REQUEST: Identify each line of the material that contains the string "カードファイト" and copy those lines. Letter case must match.

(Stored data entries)
Start of Block

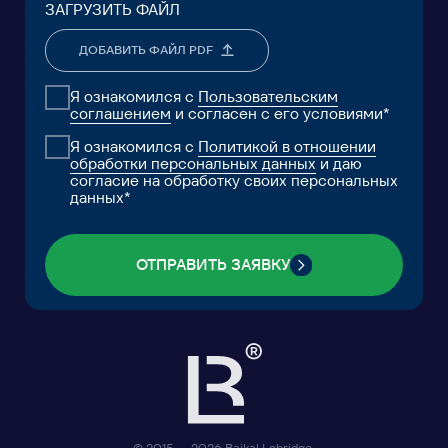
РЕШЕНИЯ
КЕЙСЫ И КЛИЕНТЫ
ЭКОСИСТЕМА
МЕДИА
АНАЛИТИЧЕСКИЙ ЦЕНТР
FAQ
КОНТАКТЫ
Фонд поддержки прикладных
Научно-исследовательский
экологических разработок и
центр правовой экспертизы
исследований «Озеро Байкал»
Пользовательское Соглашение
Политика обработки персональных данных
ООО «БКГ»
ОГРН 1157746465667 |
ИНН 7727176391 | КПП 770301001
123056, Россия, г. Москва, ул. Большая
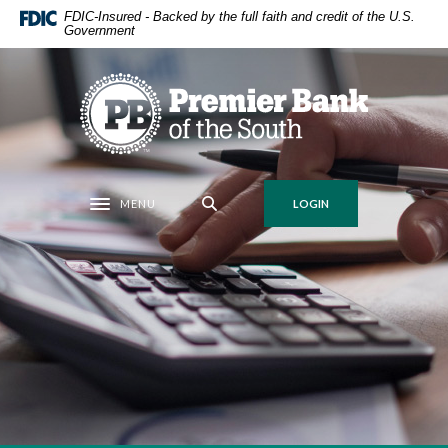
Home
Download
FDIC-Insured - Backed by the full faith and credit of the U.S.
Government
Skip
Acrobat
to
Reader
main
5.0
Premier Bank of the South
content
or
Skip
higher
to
to
footer
view
.pdf
MENU
LOGIN
Toggle navigation
files.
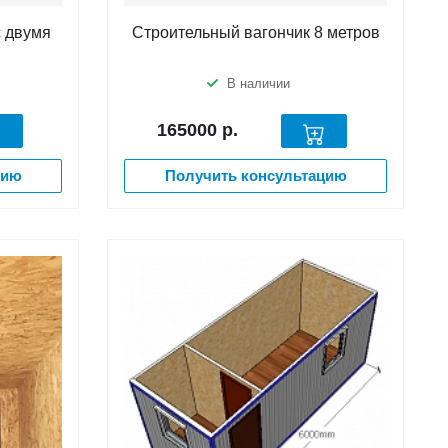
с двумя
Строительный вагончик 8 метров
В наличии
165000
р.
цию
Получить консультацию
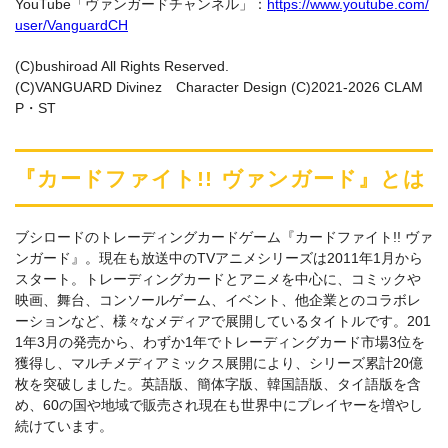
YouTube「ヴァンガードチャンネル」：
https://www.youtube.com/
user/VanguardCH
(C)bushiroad All Rights Reserved.
(C)VANGUARD Divinez Character Design (C)2021-2026 CLAM
P・ST
『カードファイト!! ヴァンガード』とは
ブシロードのトレーディングカードゲーム『カードファイト!! ヴァ
ンガード』。現在も放送中のTVアニメシリーズは2011年1月から
スタート。トレーディングカードとアニメを中心に、コミックや
映画、舞台、コンソールゲーム、イベント、他企業とのコラボレ
ーションなど、様々なメディアで展開しているタイトルです。201
1年3月の発売から、わずか1年でトレーディングカード市場3位を
獲得し、マルチメディアミックス展開により、シリーズ累計20億
枚を突破しました。英語版、簡体字版、韓国語版、タイ語版を含
め、60の国や地域で販売され現在も世界中にプレイヤーを増やし
続けています。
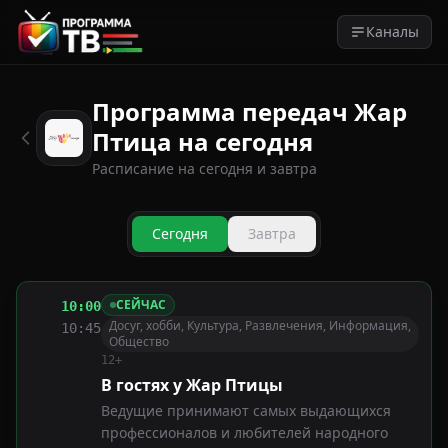
Каналы
Программа передач Жар
Птица на сегодня
Расписание на сегодня и завтра
Сегодня
Завтра
СЕЙЧАС
10:00
Досуг, хобби, Культура, Развлечения, Информация,
10:45
Общество
12+
В гостях у Жар Птицы
Ведущие принимают самых выдающихся
профессионалов и любителей народного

End of Block

RESULT OF THE TASK:
『カードファイト!! ヴァンガード』とは
ブシロードのトレーディングカードゲーム『カードファイト!! ヴァ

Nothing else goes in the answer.